_BRIEF:_
Pick up the press release on the 2009 Arts Foundation Laureates below and carry it on from its last sentence.

== SOURCE TEXT

10th Annual Arts Foundation Laureates Announced
Strictly embargoed until 6.30pm, Tuesday, 17 November, 2009
10th annual Arts Foundation Laureates announced
The Arts Foundation has announced its five 2009 Laureates. They are: Lyonel Grant, carver; Witi Ihimaera, writer; Chris Knox, musician; Richard Nunns, musician specialising in Maori instruments, and Anne Noble, photographer.
Each of the five Laureates will receive a $50,000, no-strings-attached donation to celebrate their past achievements and invest in their future.
“The Laureate awards are about recognising senior New Zealand artists who have a substantial track record of excellence, and who still have plenty of creative juices left in the tank,” says Foundation chairperson Ros Burdon.
This year’s Laureate Awards, being held in Auckland on November 17, marks the Arts Foundation’s tenth birthday. The Foundation has now awarded 49 Laureateships, worth a total of $2.12 million, since it was founded in 2000 to help grow private support for the arts.
The Laureate awards ceremony continues to be sponsored by trusted financial services firm, Forsyth Barr. Performers at the ceremony include several previous Laureates, such as singer Moana Maniapoto and ta mōko artist Derek Lardelli. Experimental musician Alastair Galbraith, a 2006 Laureate, will unveil the latest version of his glass-tube fire organ.
The Arts Foundation is now one of New Zealand’s largest arts patronage organisations. It has an endowment fund of just over $6 million, which is managed by Forsyth Barr and grows through the support of individual and corporate donors. The Foundation has been promised another $10 million in legacies.
As well as the Laureate awards, the Foundation administers six other awards: the Icon Awards; the Governors’ Award; the Award for Patronage; the New Generation Award; the Marti Friedlander Photographic Award, and the Harriet Friedlander New York Residency.
Through these awards the Foundation has now honoured 96 artists and has made financial awards totaling $2.66 million.
Mrs Burdon attributes the Arts Foundation’s success over the last decade to three things: stability, innovation and generosity.
“Having Forsyth Barr as a committed sponsor for more than seven years has given us the freedom to grow,” she says. “We have been innovative in the way we select artists for awards and the way we celebrate them. This has resulted in new levels of understanding and generosity from many New Zealanders.”
Forsyth Barr Managing Director Neil Paviour-Smith says his company feels privileged to have been involved in honouring 96 New Zealand artists through its association with the Foundation.

====
== MATERIAL SUPPLIED

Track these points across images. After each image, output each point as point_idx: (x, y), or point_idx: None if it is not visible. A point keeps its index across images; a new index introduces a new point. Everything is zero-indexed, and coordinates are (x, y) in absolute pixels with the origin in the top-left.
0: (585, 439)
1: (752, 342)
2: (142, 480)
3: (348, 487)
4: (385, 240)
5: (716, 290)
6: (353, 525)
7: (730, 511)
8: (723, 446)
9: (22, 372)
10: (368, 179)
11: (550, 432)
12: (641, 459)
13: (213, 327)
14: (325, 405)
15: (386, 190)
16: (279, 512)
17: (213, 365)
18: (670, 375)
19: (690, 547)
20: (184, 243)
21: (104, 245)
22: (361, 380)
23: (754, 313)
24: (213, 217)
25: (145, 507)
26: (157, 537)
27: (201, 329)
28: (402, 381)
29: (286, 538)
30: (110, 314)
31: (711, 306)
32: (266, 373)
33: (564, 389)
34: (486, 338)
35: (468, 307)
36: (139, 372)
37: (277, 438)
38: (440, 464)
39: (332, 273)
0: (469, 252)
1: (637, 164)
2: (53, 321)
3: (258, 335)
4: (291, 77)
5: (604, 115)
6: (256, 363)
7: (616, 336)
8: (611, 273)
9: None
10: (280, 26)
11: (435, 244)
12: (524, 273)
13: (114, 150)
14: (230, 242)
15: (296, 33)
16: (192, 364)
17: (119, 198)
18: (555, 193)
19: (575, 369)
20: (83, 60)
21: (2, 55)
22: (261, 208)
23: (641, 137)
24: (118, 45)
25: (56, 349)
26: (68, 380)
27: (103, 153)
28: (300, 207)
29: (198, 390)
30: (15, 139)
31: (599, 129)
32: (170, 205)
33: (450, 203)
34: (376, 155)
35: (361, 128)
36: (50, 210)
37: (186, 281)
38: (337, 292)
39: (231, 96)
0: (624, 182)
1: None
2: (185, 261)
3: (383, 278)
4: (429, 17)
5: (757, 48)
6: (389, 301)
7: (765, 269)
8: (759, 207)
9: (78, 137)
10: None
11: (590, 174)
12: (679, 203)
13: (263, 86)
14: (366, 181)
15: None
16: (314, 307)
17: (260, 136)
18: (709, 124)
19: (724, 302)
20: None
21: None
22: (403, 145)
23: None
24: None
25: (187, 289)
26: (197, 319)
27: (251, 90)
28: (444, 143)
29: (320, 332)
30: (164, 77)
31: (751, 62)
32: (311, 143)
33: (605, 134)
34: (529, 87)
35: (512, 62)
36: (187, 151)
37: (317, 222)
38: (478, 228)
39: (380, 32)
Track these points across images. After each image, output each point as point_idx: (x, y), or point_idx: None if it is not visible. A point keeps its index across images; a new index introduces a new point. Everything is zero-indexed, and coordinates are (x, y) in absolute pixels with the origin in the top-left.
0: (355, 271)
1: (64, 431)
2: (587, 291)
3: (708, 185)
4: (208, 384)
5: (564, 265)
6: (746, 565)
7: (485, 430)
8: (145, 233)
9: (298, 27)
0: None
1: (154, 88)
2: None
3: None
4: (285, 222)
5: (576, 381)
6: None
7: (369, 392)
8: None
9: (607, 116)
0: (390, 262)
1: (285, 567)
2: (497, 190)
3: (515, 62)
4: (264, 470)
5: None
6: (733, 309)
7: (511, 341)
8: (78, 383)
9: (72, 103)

====

_RESPONSE BELOW:_
“Each artist has been gracious in receiving their award and generous in sharing their work with communities throughout New Zealand and, just as importantly, with each other. The 2009 recipients of the Laureate Awards demonstrate again the amazing calibre of New Zealand artists; we congratulate them and welcome them to the Laureate family.”
Ten years of giving: The Arts
Foundation Laureate Awards
Presented by Forsyth Barr
Each year the Arts Foundation honours five established New Zealand artists as Arts Foundation Laureates.
The five Laureates receive a donation of $50,000. The recipients can use their award money in any way they choose.
Laureates must be New Zealanders, but they can practise in any arts discipline, and they can be located anywhere in the world.
The recipients do not apply for the awards. They are selected without their knowledge by a panel of peers and art experts, and are called “out of the blue” with the news. Members of the 2009 panel were: Elizabeth Ellis (ex-chair Te Waka Toi) Jenny Harper (Director, Christchurch Art Gallery), Derek Lardelli (2004 Laureate – ta mōko), Bill Manhire (2005 Laureate – poet) and Grant Smithies (music writer).
Simon Bowden, executive director of the Arts Foundation, has the happy task of delivering the news to the recipients. However, getting hold of them can be harder than you might expect. Mr Bowden had to call 2009 Laureate, photographer Anne Noble, several times before she finally called him back.
“Anne thought I was calling to ask her to donate a work for a charity auction. In the end I got her while she was walking home. I got such a kick out of how surprised and delighted she was.”
Richard Nunns was on Kapiti Island working on a project when he got the call, while Witi Ihimaera was at home wondering how he was going to survive as a writer following his retirement from Auckland University. Carver Lyonel Grant had just finished a major project building a new marae at Unitec in Auckland.
Mr Bowden had to delay his call to musician Chris Knox for several days when news emerged that Chris had suffered a serious stroke shortly after the selection panel had chosen him as a 2009 Laureate.
“We monitored Chris’s progress for three days, then made the decision to call with news of the award. It was great to be able to deliver some good news to his family at such as terrible time.”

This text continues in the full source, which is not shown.